Shield

Nas últimas semanas, medidas cautelares aplicadas pela Secretaria de Prêmios e Apostas (SPA) colocaram a fiscalização no centro das discussões do mercado.
Entre os motivos apontados estão falhas relacionadas ao envio e processamento de informações regulatórias no SIGAP e, em um dos casos, a necessidade de implementar e comprovar mecanismos efetivos de acompanhamento de apostadores dentro das políticas de Jogo Responsável.
Para quem trabalha construindo produto e tecnologia para esse setor, o episódio levanta uma questão importante: quanto das obrigações regulatórias de uma operação está realmente dentro da tecnologia que ela utiliza?
Ter uma política é uma coisa. Conseguir executá-la todos os dias, em escala, e demonstrar como ela foi executada é outra. E, para isso, dados são fundamentais.

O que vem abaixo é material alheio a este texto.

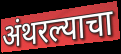
अंथरल्याचाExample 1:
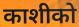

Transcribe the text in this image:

काशीको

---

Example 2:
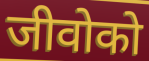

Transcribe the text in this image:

जीवोको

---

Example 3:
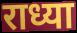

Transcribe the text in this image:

राध्या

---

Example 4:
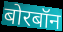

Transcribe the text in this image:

बोरबॉन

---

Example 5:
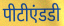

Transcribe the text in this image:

पीटीएंडडी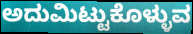
ಅದುಮಿಟ್ಟುಕೊಳ್ಳುವ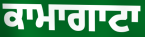
ਕਾਮਾਗਾਟਾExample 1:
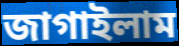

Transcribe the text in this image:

জাগাইলাম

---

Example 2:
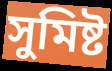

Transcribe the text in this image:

সুমিষ্ট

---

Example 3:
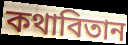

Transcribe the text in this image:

কথাবিতান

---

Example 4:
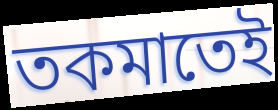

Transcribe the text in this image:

তকমাতেই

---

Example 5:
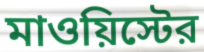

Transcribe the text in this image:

মাওয়িস্টের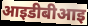
आइडीबीआइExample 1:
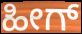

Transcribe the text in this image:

ಹೀಗ್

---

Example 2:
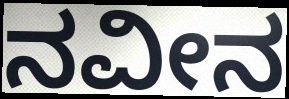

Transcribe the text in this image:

ನವೀನ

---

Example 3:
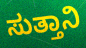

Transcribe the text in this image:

ಸುತ್ತಾನಿ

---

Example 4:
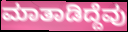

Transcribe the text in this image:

ಮಾತಾಡಿದ್ದೆವು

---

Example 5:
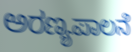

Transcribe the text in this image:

ಅರಣ್ಯಪಾಲನೆ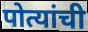
पोत्यांची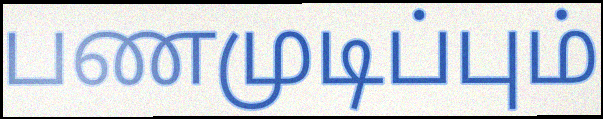
பணமுடிப்பும்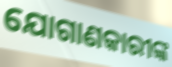
ଯୋଗାଣକାରୀଙ୍କ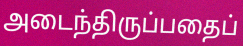
அடைந்திருப்பதைப்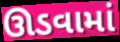
ઊડવામાં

Na prática, o operador gera milhares de informações sobre identidade, transações, riscos e comportamento. O desafio não é apenas ter esses dados, mas conseguir conectá-los, interpretá-los e transformá-los em inteligência para agir no momento certo.

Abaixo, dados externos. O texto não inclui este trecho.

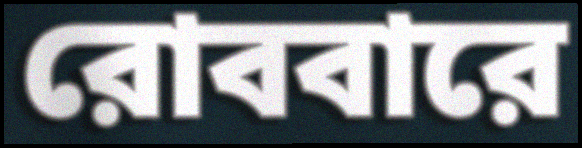
রোববারেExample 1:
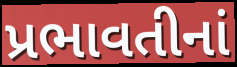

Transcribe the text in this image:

પ્રભાવતીનાં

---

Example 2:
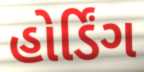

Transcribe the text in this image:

હોર્ડિંગ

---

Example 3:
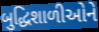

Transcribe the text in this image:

બુદ્ધિશાળીઓને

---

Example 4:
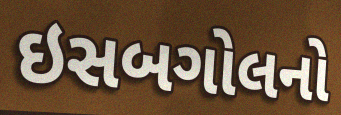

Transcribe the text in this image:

ઇસબગોલનો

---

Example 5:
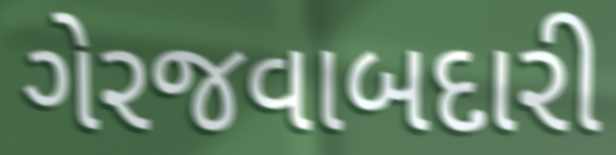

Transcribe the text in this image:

ગેરજવાબદારી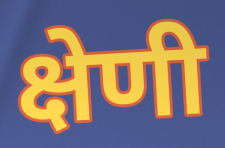
क्षेणीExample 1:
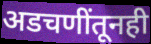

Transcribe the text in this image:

अडचणींतूनही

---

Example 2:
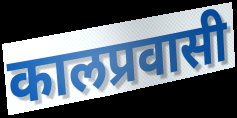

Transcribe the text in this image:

कालप्रवासी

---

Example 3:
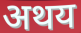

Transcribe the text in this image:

अथय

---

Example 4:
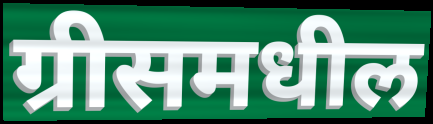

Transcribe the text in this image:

ग्रीसमधील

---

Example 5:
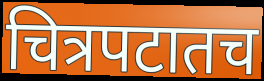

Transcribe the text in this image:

चित्रपटातच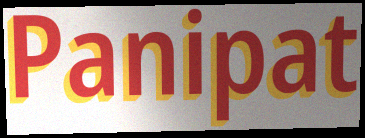
PanipatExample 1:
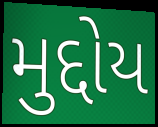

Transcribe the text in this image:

મુદ્દોય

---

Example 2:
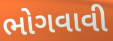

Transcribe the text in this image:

ભોગવાવી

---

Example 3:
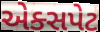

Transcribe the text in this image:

એક્સપેટ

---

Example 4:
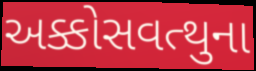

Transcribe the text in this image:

અક્કોસવત્થુના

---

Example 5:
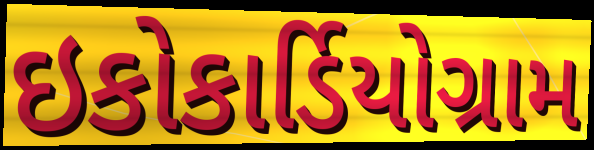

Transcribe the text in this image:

ઇકોકાર્ડિયોગ્રામ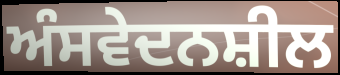
ਅੰਸਵੇਦਨਸ਼ੀਲ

É nesse ponto que compliance deixa de ser apenas uma discussão jurídica e passa também a ser uma discussão de dados, produto e tecnologia.

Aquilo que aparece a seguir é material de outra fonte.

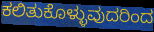
ಕಲಿತುಕೊಳ್ಳುವುದರಿಂದ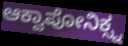
ಆಕ್ವಾಪೋನಿಕ್ಸ್ನ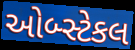
ઓબ્સ્ટેકલ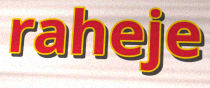
raheje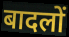
बादलोंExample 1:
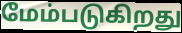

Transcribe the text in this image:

மேம்படுகிறது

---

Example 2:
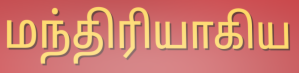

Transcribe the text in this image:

மந்திரியாகிய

Em um mercado regulado e cada vez mais competitivo, compliance deixou de ser apenas uma política e passou a ser parte da estratégia.
É essa visão que orienta o Shield, plataforma de segurança e compliance da Paag. Dentro dela, KYC, PLD e Jogo Responsável ajudam o operador a transformar dados e exigências regulatórias em processos integrados à própria operação.
Com KYC, é possível estruturar a identificação e validação do apostador desde sua entrada na plataforma.
Com PLD, dados e monitoramento apoiam a identificação e análise de situações de risco, dando mais inteligência à tomada de decisão.
E, com Jogo Responsável, dados comportamentais ajudam a acompanhar padrões e identificar sinais que podem demandar atenção e ação preventiva.
São produtos diferentes, mas que enxergam o mesmo apostador sob perspectivas complementares.
Identidade, risco e comportamento fazem parte da mesma jornada. Quando esses dados se conectam, o operador ganha inteligência para tomar decisões melhores.
A fiscalização está avançando. Para os operadores, isso significa que não basta estar adequado no papel: é preciso ter tecnologia capaz de transformar dados em processos contínuos, rastreáveis e escaláveis.
A pergunta, portanto, deixa de ser apenas “minha operação possui uma política?”
E passa a ser:
“Minha operação tem dados e tecnologia para colocá-la em prática?”
Na Paag, construímos o Shield a partir dessa lógica: transformar dados em inteligência para apoiar operações mais seguras, responsáveis e preparadas para o mercado regulado.